SMC essentially comprises several beneficial bacterial strains, and are administered either as multi-strain probiotics/microbial cocktails (Faecalibacterium prausnitzii, Akkermansia muciniphila), genetically engineered microbes (SCFA producing strains), or prebiotic-supported consortia. SMC offers a promising approach to modulate gut microbiome for correction of dysbiosis, improvement of treatment response, development of personalized therapies and enhance overall patient outcomes. Nevertheless, they need to be rigorously tested and validated in clinical trials prior to use in clinical settings[246].

Integrative approaches

Future strategies in anemia management will rely on combining microbiome-targeted therapies with established interventions. Probiotics and prebiotics, for instance, can enhance the absorption of iron supplements while minimizing gastrointestinal side effects[249,250]. Similarly, integrating FMT with erythropoiesis-stimulating agents may provide synergistic benefits for patients with severe anemia[251-253].

----------

> _ACTIVITY 1_
Answer these questions from the passage on microbiome-targeted therapies, one per line:
(a) Which two bacterial species are named as examples of multi-strain probiotics or microbial cocktails?
(b) What must SMC undergo before it is used in clinical settings?
(c) With which agents might FMT be integrated to provide synergistic benefits for patients with severe anemia?
> _ACTIVITY 2_
Update the passage on microbiome-targeted therapies between "Future strategies in" and "with severe anemia[251-253].", inclusive, replacing "side effects" with "adverse effects".
The lines that follow play no part in any of these tasks.

> _THE DATA_
----------

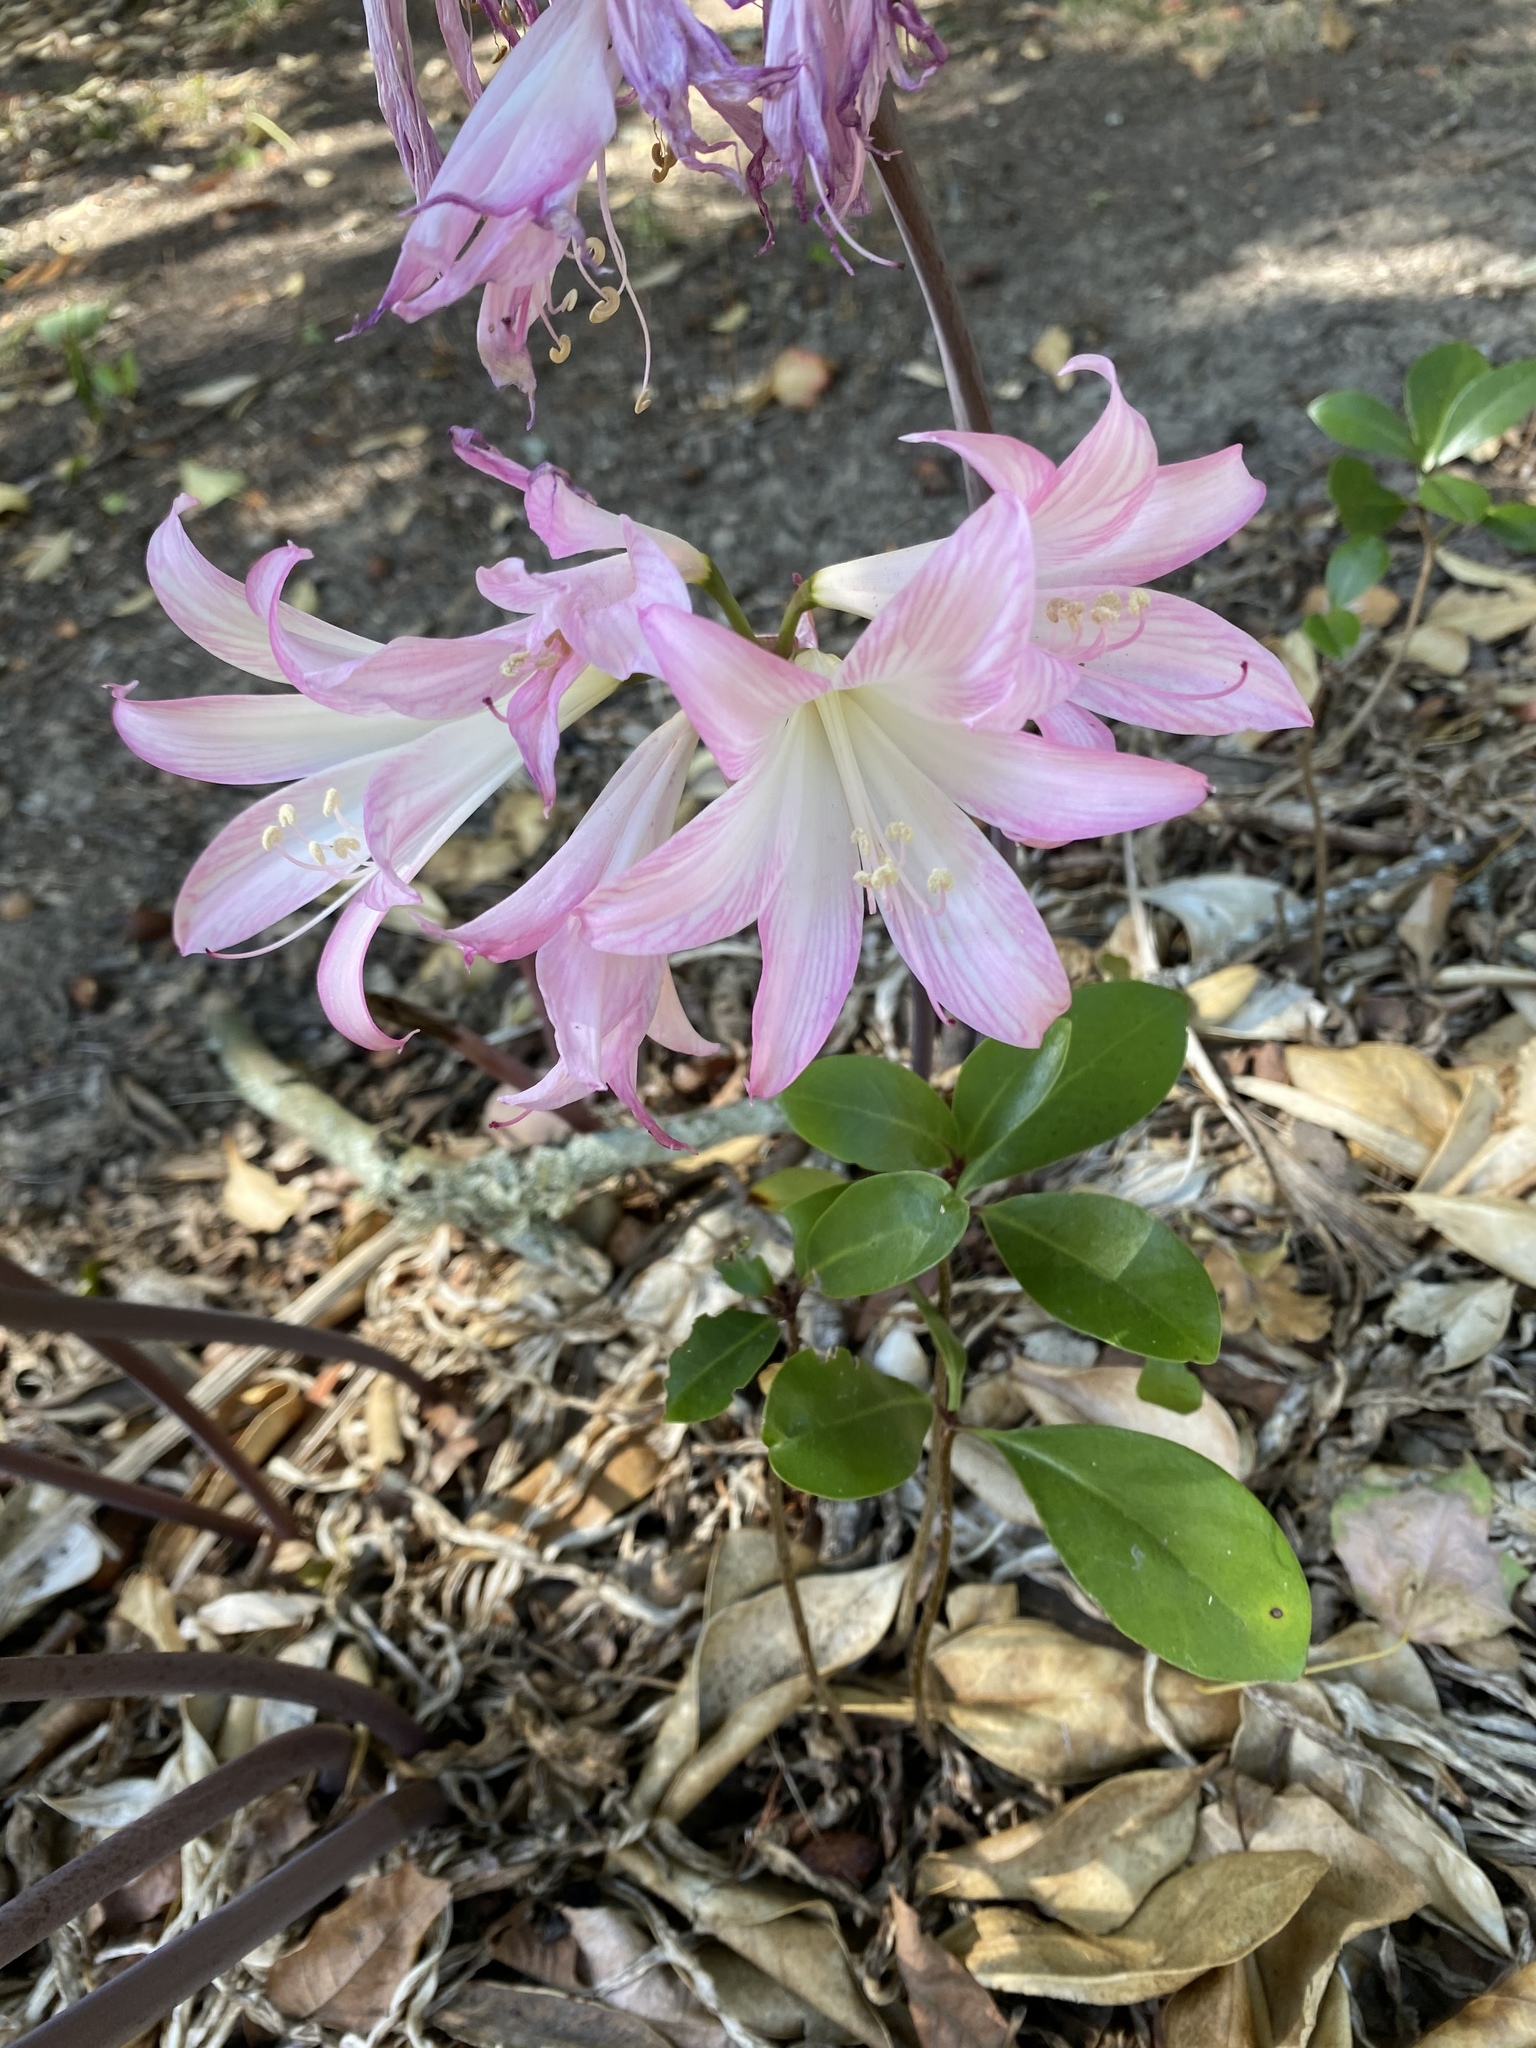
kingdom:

----------

> _EXERCISE OUTPUT 1_
(a) Faecalibacterium prausnitzii and Akkermansia muciniphila
(b) Rigorous testing and validation in clinical trials
(c) Erythropoiesis-stimulating agents

> _EXERCISE OUTPUT 2_
Future strategies in anemia management will rely on combining microbiome-targeted therapies with established interventions. Probiotics and prebiotics, for instance, can enhance the absorption of iron supplements while minimizing gastrointestinal adverse effects[249,250]. Similarly, integrating FMT with erythropoiesis-stimulating agents may provide synergistic benefits for patients with severe anemia[251-253].